Exercise requirements:
1. According to the passage on PEDOT:PSS and carbon nanotube films, why are CNTs expected to extend the lifetime of OLED devices?
2. Proceed with the passage on PEDOT:PSS and carbon nanotube films, starting after its final sentence.

Page text:
In this study, PEDOT: PSS and CNTs were selected to prepare TCFs using the spin coating method. Differently from the previous treatment of a single reagent, the two-step post-treatment of alcohol and acid was adopted here, so that the properties of the film, including conductivity, could be improved step by step. CNTs have many excellent properties, such as rigidity and conductivity. These properties have been used by many researchers. In addition, carbon is stable in nature. Therefore, based on their own excellent stability, CNTs are considered to enhance the stability of the overall electrodes containing PEDOT: PSS, so as to improve the lifetime of OLED devices. The conductivity, transmittance, roughness, and adhesion of spin-coated films were examined. The surface morphology, structure of films, and mechanism were also analyzed. Furthermore, OLEDs incorporating the films were assessed in terms of device performance with different CNT loadings, via measurements of the luminance, current density, external quantum efficiency, lifetime, and other properties. This research was mainly based on the development of OLEDs based on electrodes containing carbon materials, hoping to inspire the development of other fields [47,48,49,50,51].

Stored data:

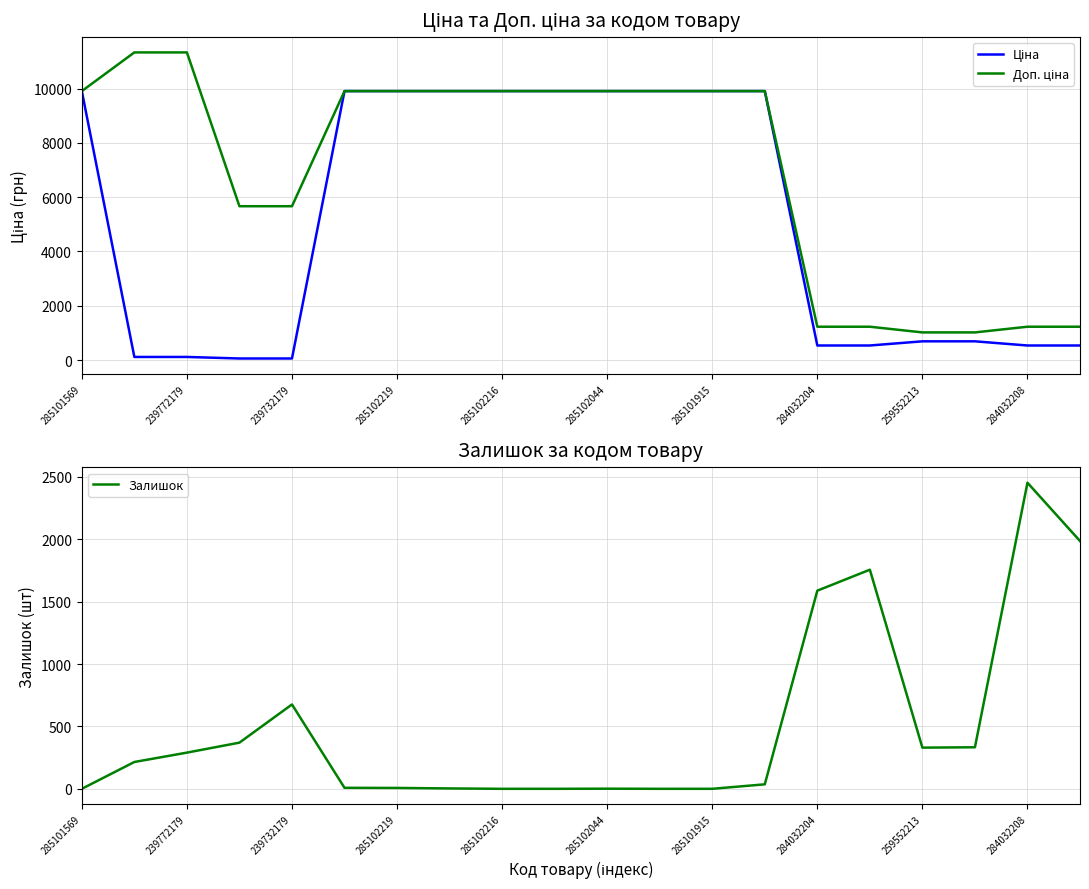

Does the chart have visible grid lines?

Yes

Task-by-task answers:
1. Carbon is stable in nature, so CNTs are themselves highly stable. Because of this, adding them is expected to make the whole PEDOT:PSS electrode more stable, which in turn should lengthen the working life of the OLED devices.

2.
2. Materials and Methods

2.1. Preparation of a CNT/PEDOT:PSS Hybrid Solution

High purity single-walled carbon nanotubes (SWCNTs) (95 wt%, diameter <2 nm, length 5–30 μm) grown by chemical vapor deposition were purchased from Carbon Star High Tech Co. Ltd. (Tianjin, China). Clevios PH1000 PEDOT: PSS aqueous dispersion (Heraeus Ltd., Leverkusen, Germany) with a PEDOT: PSS concentration of 1.0–1.3 wt.% and a weight ratio of PSS to PEDOT of 2.5 was purchased from Poly Light Tech Co. Ltd. (Xi’an, China). Sodium dodecyl benzene sulfonate (SDBS) and Triton X-100 (TX-100) were purchased from Aladdin (Shanghai, China) and were used as received. SWCNTs (1 mg/mL) and SDBS (1 wt.%) were mixed in deionized water and were placed in a bath sonicator for 10 min. After sonicating in a probe sonicator (Bilang Instrument Co., Ltd., Shanghai, China) for 70 min, the solution was centrifuged at 8000 rpm for 15 min followed by decanting 75% suspension into a beaker. Then, 6 mL of the CNT suspension was taken and mixed with distilled water—24, 4, and 0 mL, respectively, corresponding to the CNT concentrations of 0.2, 0.6, and 1.0 mg/mL. Then, 1 mL of PEDOT: PSS solution was filtered through a 0.45 μm polytetrafluoroethylene (PTFE) syringe filter. Following this, CNT solution (0.5 mL) and TX-100 (4 wt.%) were blended to form mixed solutions with CNT concentrations of 0.2, 0.6, and 1.0 mg/mL, respectively. TX-100, a colorless and viscous liquid was used to increase the viscosity of mixed solutions. A sample without CNTs was prepared using deionized water (0.5 mL) instead of CNT solution. Then, each of the four solutions was stirred for 5 min at a speed of 450 rpm to ensure complete mixing.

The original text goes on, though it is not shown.